▸ **REQUIRED ACTIONS**
1. According to the bison dissertation abstract, at what age do pregnant cows stop nursing?
2. Return the passage of the bison dissertation abstract between "Green, Wendy Carroll" and "Cave National Park.", inclusive, copied word for word.

Green, Wendy Carroll Hortenstine. 1987. Mother-daughter interactions in American bison (Bison bison): Factors associated with individual variation. Ph.D. Dissertation. City University of New York. 202+ p.
To describe developmental changes and individual variation in bison mother-daughter relations, I observed 13 dyads from birth to 1.5 years and collected supplementary data on the first five years for 48 daughters at Wind Cave National Park.
Pre-weaning spatial relations change minimally; mothers and calves follow each other infrequently and are often far apart. Bison appear to be neither hiders nor followers, but incorporate aspects of both strategies. Old and young mothers invest differently in offspring; while older cows provide more nursing care, young mothers contact calves more often. Maternal experience mitigates disruptive effects of tending by bulls on mother-calf relations.
Weaning occurs gradually, with little conflict. The end of weaning varies with the mother's subsequent reproductive status: pregnant cows stop nursing at 9-12 months; barren cows at 17-21. After weaning and the birth of the mother's next calf, daughters spend less time near mothers, but proximity-maintenance behaviors change little. While post-weaning associations with mothers vary in longevity, most continue at least until sexual maturity. Where bonds endure, mothers' efforts at proximity-maintenance are largely responsible.

▸ **EXERCISE DATA**
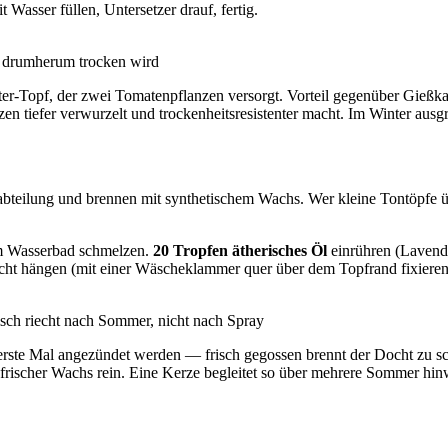
 Wasser füllen, Untersetzer drauf, fertig.
de drumherum trocken wird
ter-Topf, der zwei Tomatenpflanzen versorgt. Vorteil gegenüber Gießk
zen tiefer verwurzelt und trockenheitsresistenter macht. Im Winter ausg
bteilung und brennen mit synthetischem Wachs. Wer kleine Tontöpfe ü
im Wasserbad schmelzen.
20 Tropfen ätherisches Öl
einrühren (Lavend
ocht hängen (mit einer Wäscheklammer quer über dem Topfrand fixieren
sch riecht nach Sommer, nicht nach Spray
s erste Mal angezündet werden — frisch gegossen brennt der Docht zu
rischer Wachs rein. Eine Kerze begleitet so über mehrere Sommer hin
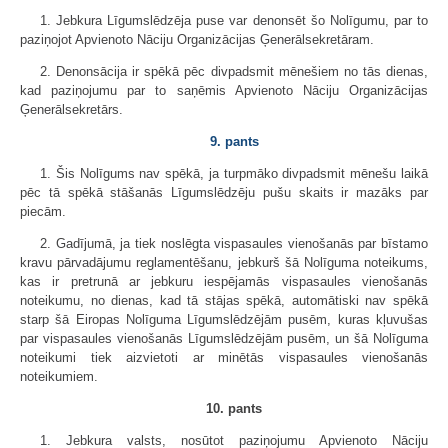
1. Jebkura Līgumslēdzēja puse var denonsēt šo Nolīgumu, par to
paziņojot Apvienoto Nāciju Organizācijas Ģenerālsekretāram.
2. Denonsācija ir spēkā pēc divpadsmit mēnešiem no tās dienas,
kad paziņojumu par to saņēmis Apvienoto Nāciju Organizācijas
Ģenerālsekretārs.
9. pants
1. Šis Nolīgums nav spēkā, ja turpmāko divpadsmit mēnešu laikā
pēc tā spēkā stāšanās Līgumslēdzēju pušu skaits ir mazāks par
piecām.
2. Gadījumā, ja tiek noslēgta vispasaules vienošanās par bīstamo
kravu pārvadājumu reglamentēšanu, jebkurš šā Nolīguma noteikums,
kas ir pretrunā ar jebkuru iespējamās vispasaules vienošanās
noteikumu, no dienas, kad tā stājas spēkā, automātiski nav spēkā
starp šā Eiropas Nolīguma Līgumslēdzējām pusēm, kuras kļuvušas
par vispasaules vienošanās Līgumslēdzējām pusēm, un šā Nolīguma
noteikumi tiek aizvietoti ar minētās vispasaules vienošanās
noteikumiem.
10. pants
1. Jebkura valsts, nosūtot paziņojumu Apvienoto Nāciju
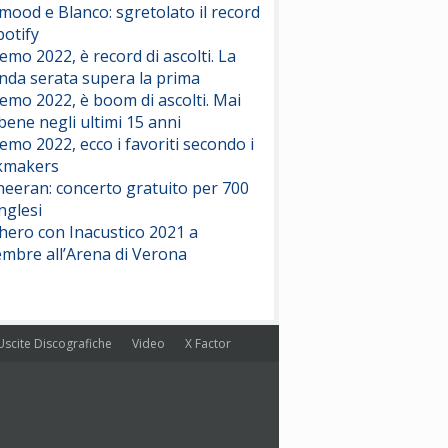
ood e Blanco: sgretolato il record
potify
emo 2022, è record di ascolti. La
nda serata supera la prima
emo 2022, è boom di ascolti. Mai
 bene negli ultimi 15 anni
emo 2022, ecco i favoriti secondo i
kmakers
heeran: concerto gratuito per 700
nglesi
hero con Inacustico 2021 a
embre all’Arena di Verona
Uscite Discografiche
Video
X Factor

▸ **WRITTEN ANSWERS**
1. At 9-12 months.

2.
Green, Wendy Carroll Hortenstine. 1987. Mother-daughter interactions in American bison (Bison bison): Factors associated with individual variation. Ph.D. Dissertation. City University of New York. 202+ p.
To describe developmental changes and individual variation in bison mother-daughter relations, I observed 13 dyads from birth to 1.5 years and collected supplementary data on the first five years for 48 daughters at Wind Cave National Park.